The smoking gun, as the disconnect, income gap and what lies beneath grow in intensity, and come a cropper sooner than most expect.

As for the intermezzo, popular to a select few epic 20th century films. At intermission (between the acts), one of my favorites... and apropos for where we are heading, I think.
http://bit.ly/2GhmTK8

“All men dream: but not equally. Those who dream by night in the dusty recesses of their minds wake up in the day to find it was vanity, but the dreamers of the day are dangerous men, for they may act their dreams with open eyes, to make it possible.” ― T.E. Lawrence
Mitch Zeitz profile picture
Great info, especially from DB. Non-mortgage debt to DPI excluding the top decile has blown past previous highs; and since the GFR, we know the percentage of renters in the US has expanded and the rent as a percentage of DPI has also increased (can't quote numbers). Likewise, healthcare costs have increased as a percentage of PCE per the above chart. So in summary, as a percentage of DPI, consumers are squeezed more than ever in terms of required spending on housing, healthcare, transportation and debt repayment costs. I'd be very interested to have a metric that takes in all of these factors concurrently for a median consumer. Possibly, we could call it the "Consumer Stretch Index". Seems like it would closely track 100 - Savings rate for median consumer.
c
It is telling that the average Joe/Jane are finding themselves in a unique position today where homes and stocks have gotten so disconnected from their salaries and abilities to buy them.
Macronomics profile picture
"Consumer Stretch Index", that would be a great idea Mitch! Definitely!
Salmo trutta profile picture
"The US savings rate has been falling while consumer credit has been on the rise with a significant usage of the credit card"

Dis-savings (disposable income obscured by leakages, private and government transfer payments). And ultimately, Alfred Marshall's "money paradox": the motives and advantages of spending borrowed money.

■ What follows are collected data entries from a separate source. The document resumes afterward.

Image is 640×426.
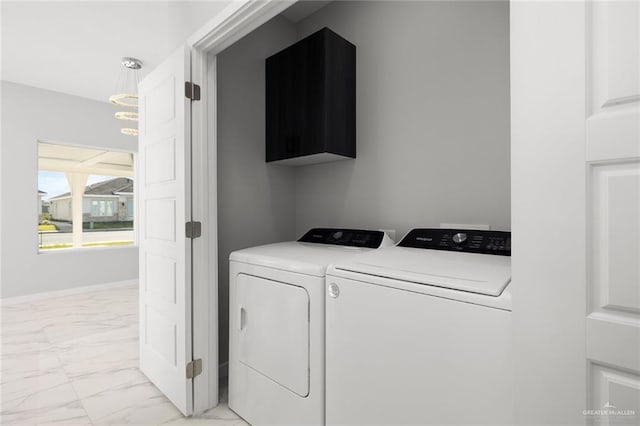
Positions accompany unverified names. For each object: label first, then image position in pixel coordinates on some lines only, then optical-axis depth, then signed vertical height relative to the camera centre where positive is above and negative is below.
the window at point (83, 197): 4.53 +0.23
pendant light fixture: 3.18 +1.56
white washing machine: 0.92 -0.40
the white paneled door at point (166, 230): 1.79 -0.11
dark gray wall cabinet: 1.98 +0.71
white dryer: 1.41 -0.54
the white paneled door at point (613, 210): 0.64 +0.00
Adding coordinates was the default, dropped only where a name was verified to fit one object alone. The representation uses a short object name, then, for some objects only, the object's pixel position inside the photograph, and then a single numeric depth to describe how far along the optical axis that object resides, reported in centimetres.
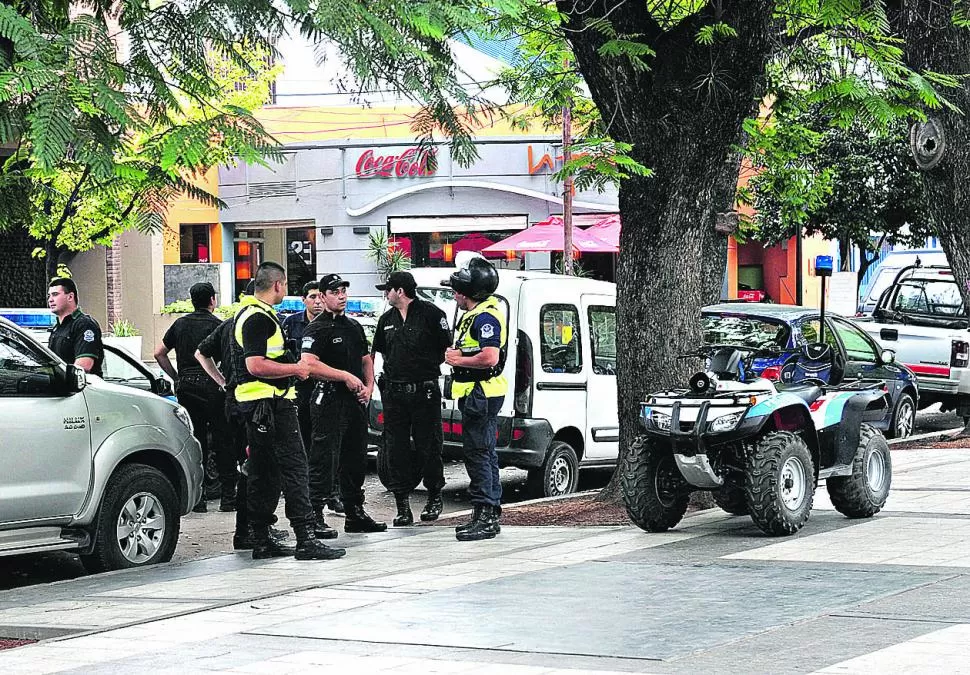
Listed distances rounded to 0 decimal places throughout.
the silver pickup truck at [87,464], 888
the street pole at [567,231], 2652
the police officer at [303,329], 1155
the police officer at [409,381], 1116
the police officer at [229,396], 1015
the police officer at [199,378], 1237
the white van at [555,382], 1261
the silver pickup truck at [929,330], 1836
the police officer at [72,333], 1131
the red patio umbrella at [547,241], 2880
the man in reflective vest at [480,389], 1028
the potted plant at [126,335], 1954
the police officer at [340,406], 1064
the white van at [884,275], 2025
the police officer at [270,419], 934
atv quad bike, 935
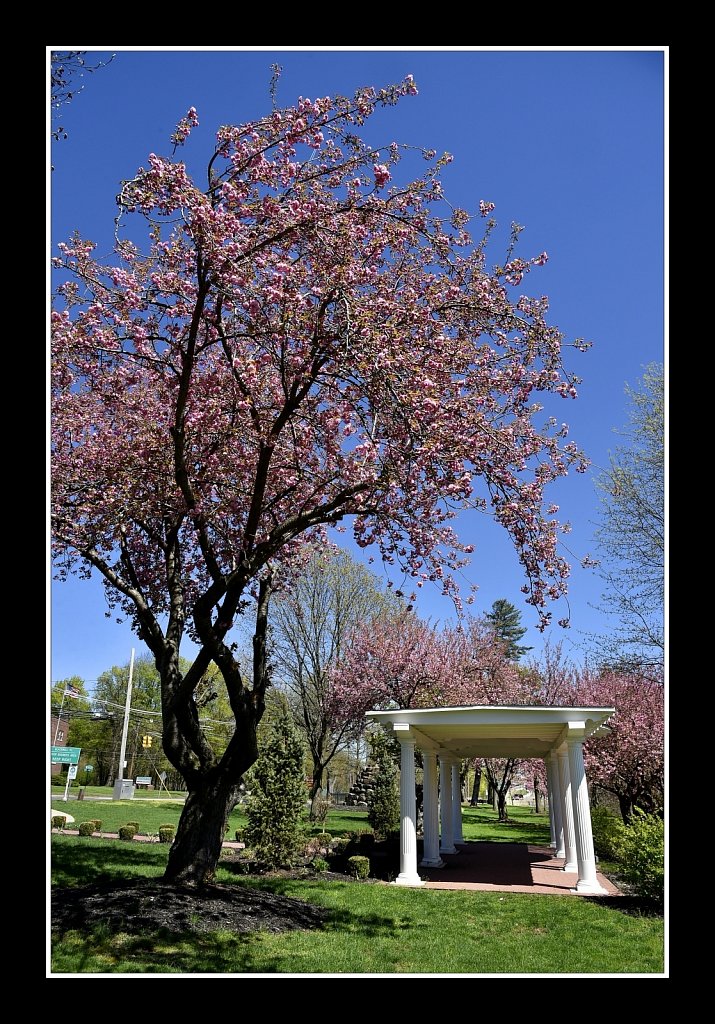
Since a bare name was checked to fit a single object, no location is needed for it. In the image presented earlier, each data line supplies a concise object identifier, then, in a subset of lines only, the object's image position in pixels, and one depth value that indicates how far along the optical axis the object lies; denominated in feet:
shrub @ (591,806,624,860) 52.65
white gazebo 36.68
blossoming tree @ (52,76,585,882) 19.12
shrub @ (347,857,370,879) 39.04
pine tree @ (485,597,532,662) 187.01
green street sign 63.73
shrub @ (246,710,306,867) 40.24
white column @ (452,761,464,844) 61.97
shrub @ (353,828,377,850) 52.60
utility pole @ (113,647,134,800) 91.73
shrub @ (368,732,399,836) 56.18
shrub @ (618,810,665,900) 30.96
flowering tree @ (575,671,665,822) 58.95
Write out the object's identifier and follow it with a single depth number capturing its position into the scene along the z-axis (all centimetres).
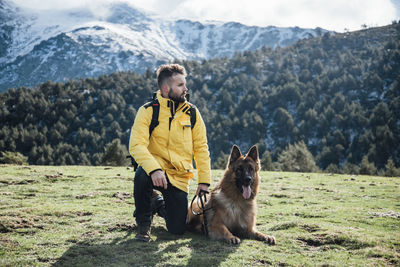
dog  641
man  590
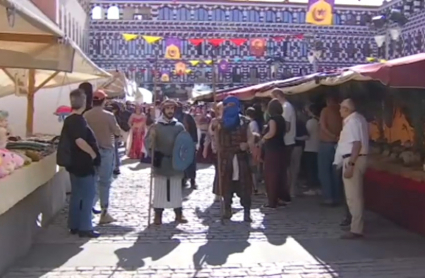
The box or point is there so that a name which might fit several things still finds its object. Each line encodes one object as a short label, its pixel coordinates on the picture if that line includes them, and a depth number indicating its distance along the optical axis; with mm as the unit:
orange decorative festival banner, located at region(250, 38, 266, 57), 37844
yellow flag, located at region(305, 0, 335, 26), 18922
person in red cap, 8984
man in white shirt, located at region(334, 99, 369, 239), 7801
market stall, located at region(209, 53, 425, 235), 7066
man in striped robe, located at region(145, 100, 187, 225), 8875
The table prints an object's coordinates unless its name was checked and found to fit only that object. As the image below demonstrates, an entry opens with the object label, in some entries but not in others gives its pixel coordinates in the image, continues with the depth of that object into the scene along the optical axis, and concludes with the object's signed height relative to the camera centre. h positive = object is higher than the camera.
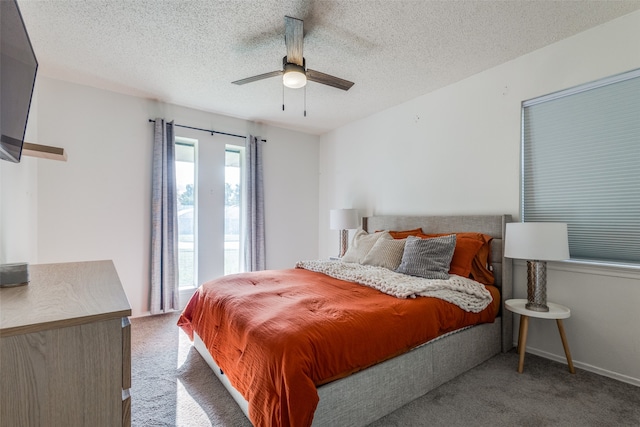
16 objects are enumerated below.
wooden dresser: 0.73 -0.40
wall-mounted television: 0.98 +0.52
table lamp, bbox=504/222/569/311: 2.11 -0.26
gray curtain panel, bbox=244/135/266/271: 4.41 +0.05
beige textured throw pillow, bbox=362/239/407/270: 2.88 -0.41
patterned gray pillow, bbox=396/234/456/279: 2.55 -0.40
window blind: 2.20 +0.40
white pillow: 3.29 -0.38
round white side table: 2.16 -0.77
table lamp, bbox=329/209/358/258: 4.11 -0.08
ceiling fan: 2.13 +1.15
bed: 1.55 -1.00
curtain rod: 3.93 +1.18
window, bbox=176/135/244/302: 4.04 +0.09
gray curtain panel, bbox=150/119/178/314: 3.63 -0.14
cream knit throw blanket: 2.14 -0.56
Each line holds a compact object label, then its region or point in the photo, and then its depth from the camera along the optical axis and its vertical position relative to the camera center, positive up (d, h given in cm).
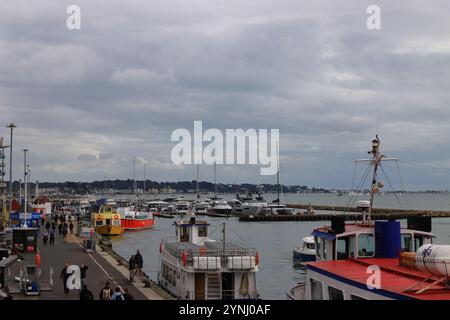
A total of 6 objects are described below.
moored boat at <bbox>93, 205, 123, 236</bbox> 8486 -510
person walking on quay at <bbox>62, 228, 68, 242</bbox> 5796 -426
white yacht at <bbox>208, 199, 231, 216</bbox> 16252 -608
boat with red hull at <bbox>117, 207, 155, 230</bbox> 10056 -549
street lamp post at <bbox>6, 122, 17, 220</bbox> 5021 +148
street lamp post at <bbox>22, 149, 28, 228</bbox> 6924 +105
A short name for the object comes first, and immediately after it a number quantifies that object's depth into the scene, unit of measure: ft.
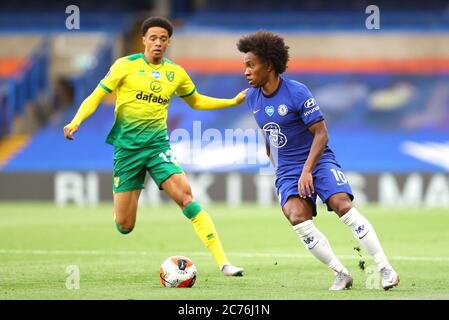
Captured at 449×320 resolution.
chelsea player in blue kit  60.29
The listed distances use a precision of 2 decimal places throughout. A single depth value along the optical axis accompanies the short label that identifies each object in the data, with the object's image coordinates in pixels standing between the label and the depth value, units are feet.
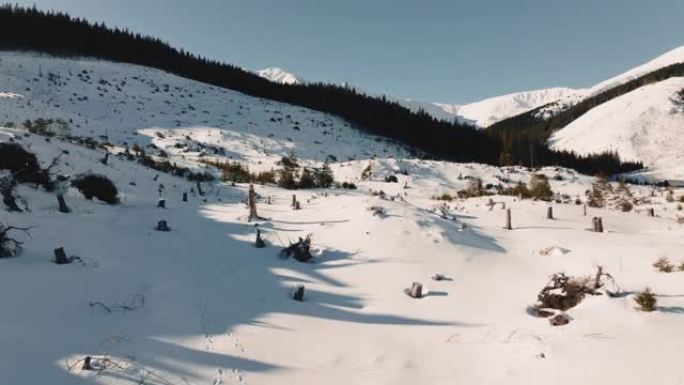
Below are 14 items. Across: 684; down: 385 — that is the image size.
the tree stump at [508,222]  44.57
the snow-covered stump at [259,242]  34.53
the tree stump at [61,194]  34.47
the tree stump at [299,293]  25.41
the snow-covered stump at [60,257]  24.71
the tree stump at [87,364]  15.33
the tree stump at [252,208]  43.14
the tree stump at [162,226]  35.68
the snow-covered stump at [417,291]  26.96
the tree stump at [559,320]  22.06
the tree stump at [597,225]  42.79
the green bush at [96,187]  40.50
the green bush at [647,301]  21.81
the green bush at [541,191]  66.85
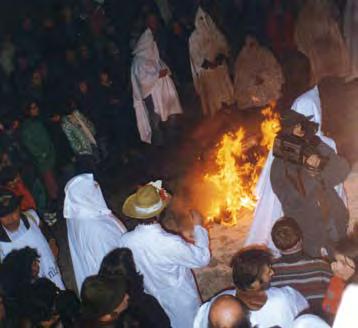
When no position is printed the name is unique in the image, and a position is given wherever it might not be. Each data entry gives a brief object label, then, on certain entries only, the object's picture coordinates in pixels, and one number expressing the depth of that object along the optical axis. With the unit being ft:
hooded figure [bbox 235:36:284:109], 35.96
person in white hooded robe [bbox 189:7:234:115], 38.14
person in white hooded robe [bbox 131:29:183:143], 36.32
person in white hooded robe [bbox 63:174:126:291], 19.29
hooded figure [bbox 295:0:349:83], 37.14
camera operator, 18.72
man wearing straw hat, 17.35
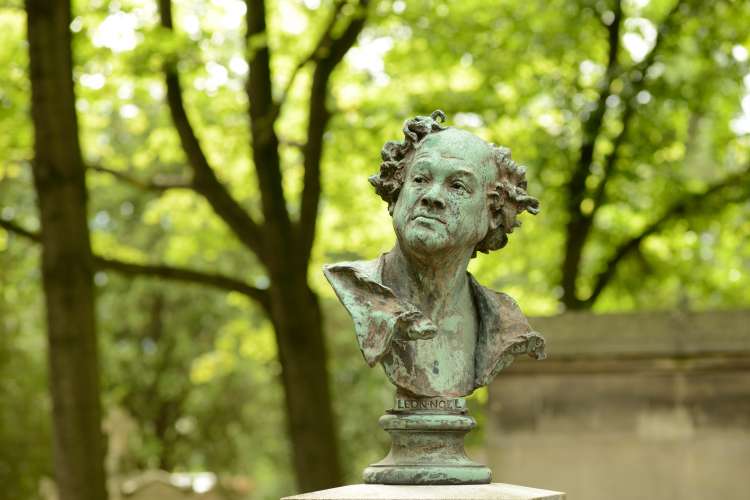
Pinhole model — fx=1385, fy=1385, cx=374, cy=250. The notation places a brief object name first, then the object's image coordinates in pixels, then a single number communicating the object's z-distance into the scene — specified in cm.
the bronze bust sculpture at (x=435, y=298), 522
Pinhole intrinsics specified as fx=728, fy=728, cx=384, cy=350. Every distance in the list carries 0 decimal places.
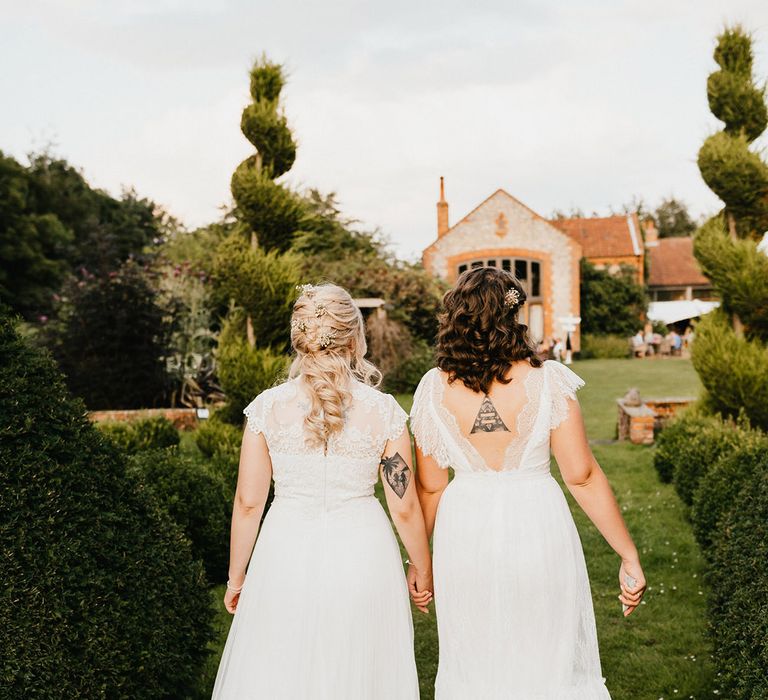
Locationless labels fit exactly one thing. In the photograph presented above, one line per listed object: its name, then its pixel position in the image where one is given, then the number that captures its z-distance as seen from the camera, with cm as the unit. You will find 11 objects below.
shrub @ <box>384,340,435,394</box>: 1919
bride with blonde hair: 293
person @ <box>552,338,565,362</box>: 3054
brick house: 3488
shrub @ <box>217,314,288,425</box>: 864
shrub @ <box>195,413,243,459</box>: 884
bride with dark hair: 297
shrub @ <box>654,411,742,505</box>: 726
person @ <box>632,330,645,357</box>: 3397
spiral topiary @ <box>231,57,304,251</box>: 882
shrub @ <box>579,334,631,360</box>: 3369
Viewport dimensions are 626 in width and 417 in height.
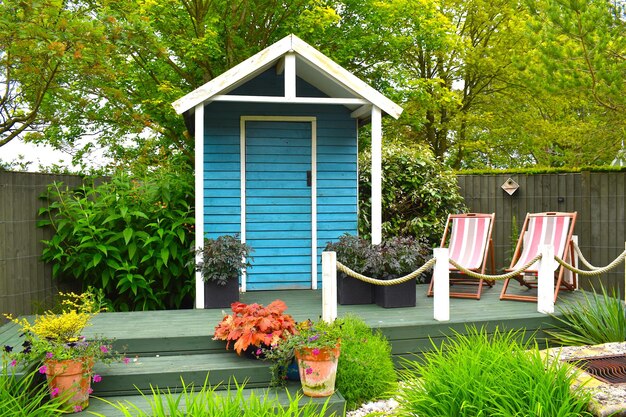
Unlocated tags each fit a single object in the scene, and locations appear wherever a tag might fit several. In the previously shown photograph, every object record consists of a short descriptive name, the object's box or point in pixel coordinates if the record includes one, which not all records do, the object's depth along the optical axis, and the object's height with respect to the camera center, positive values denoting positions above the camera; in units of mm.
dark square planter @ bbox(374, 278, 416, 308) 6184 -953
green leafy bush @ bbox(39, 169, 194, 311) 6652 -437
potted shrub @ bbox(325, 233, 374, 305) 6294 -668
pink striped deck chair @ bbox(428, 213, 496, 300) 6988 -496
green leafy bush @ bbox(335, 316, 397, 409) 4578 -1293
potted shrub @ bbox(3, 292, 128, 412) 4086 -1060
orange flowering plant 4672 -995
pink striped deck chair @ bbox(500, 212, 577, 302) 6715 -456
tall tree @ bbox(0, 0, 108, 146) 5957 +1681
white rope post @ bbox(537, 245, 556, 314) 5855 -774
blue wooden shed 7262 +386
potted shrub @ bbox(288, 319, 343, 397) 4316 -1135
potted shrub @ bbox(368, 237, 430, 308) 6129 -660
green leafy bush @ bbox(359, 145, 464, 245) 9125 +147
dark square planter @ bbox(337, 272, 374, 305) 6414 -946
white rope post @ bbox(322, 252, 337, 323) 5234 -731
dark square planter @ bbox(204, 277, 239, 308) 6273 -955
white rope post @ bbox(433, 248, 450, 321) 5547 -770
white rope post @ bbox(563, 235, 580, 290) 7015 -860
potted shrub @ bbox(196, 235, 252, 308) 6109 -660
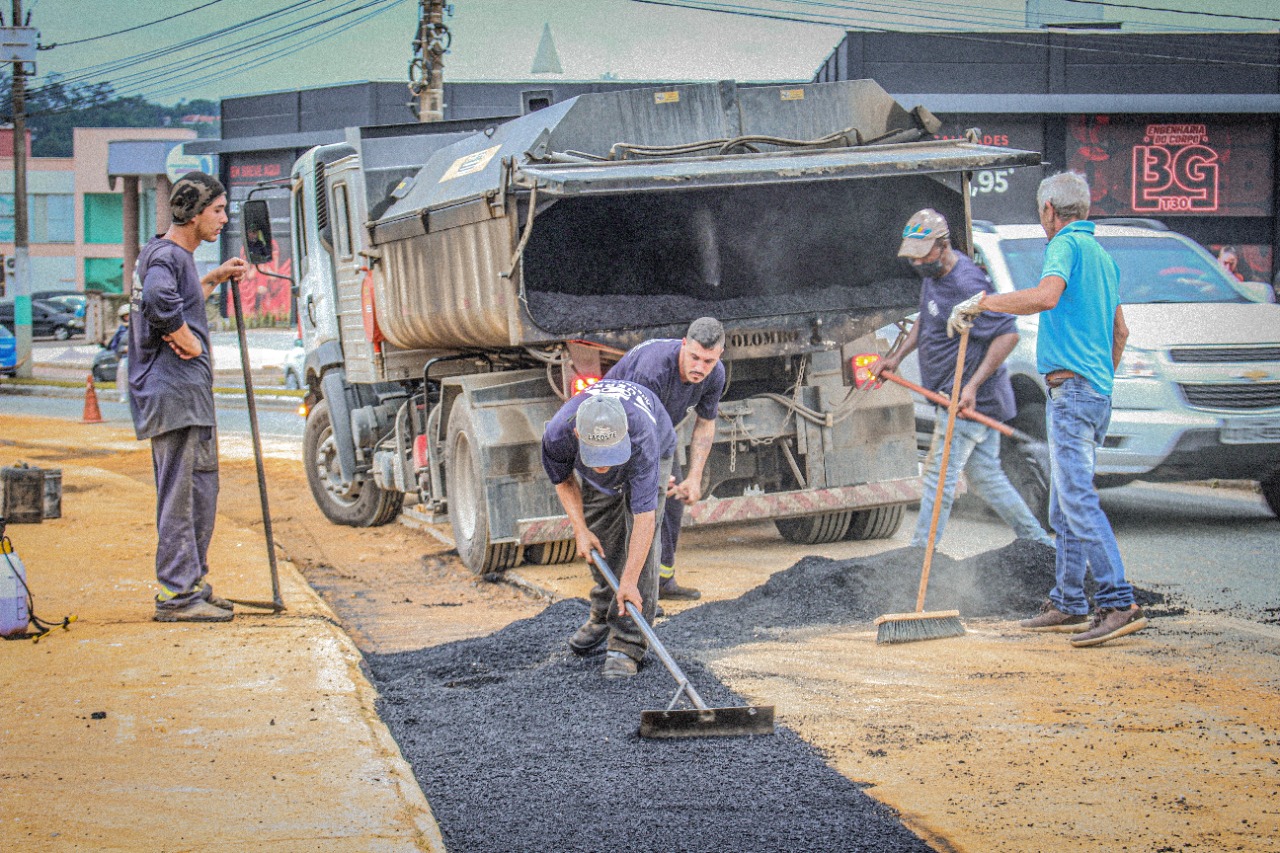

When the Miami Dolphin's starting middle linebacker asked my good friend if he should pay cash for, or buy a car "on time", my personal finance professor said that the only thing one should buy "on time" in their life is a home. And my professor became a multimillionaire, and left a scholarship fund to the university, on a teacher's salary - completely without the use of "leverage".

People have chosen to go the other extreme, spending exorbitant dollars on unnecessary items, discretionary spending, "on time" (materialism), in addition to money spent on necessities, goods and services that we cannot live without (all with lower price elasticities of demand according to Engel's law / coefficient).

The public is bombarded and duped with spamzoidian advertisements. Corporate marketers are richly rewarded to thread the commercial needle of a consumption society. Squeezed on one side, the consumer is confronted with quality, price, and quantities that have been downsized and diluted. On the other side the consumer has struggled to economize on pricing (to manage with thrift and aforethought), his purchases through product substitution and abeyance.

There is of course an investment opportunity in all of this. Ask yourself: What’s a necessary good? Then invest accordingly.
c
The best thing that ever happened to me was wake up in my late 20s and realize debt was as much a potential millstone as it was a potential tool for success. Cleared out all CC debt, starting maxing out retirement accounts, paid for last 2 autos with cash and keep a healthy rainy day account funded to deal with any unexpected emergency. I can only imagine the alternate reality where I never had that personal finance awakening.
johnnygbx profile picture
I think I understand better how borrowing can eventually become a problem in this fiat world: there is risk that the maintenance cost of the debt can eclipse sentiment for the asset obtained.
The Nattering Naybob profile picture
"I think I understand better how borrowing can eventually become a problem in this fiat world: there is risk that the maintenance cost of the debt can eclipse sentiment for the asset obtained."

Many forget, it is only through real activity that debt is ultimately repaid.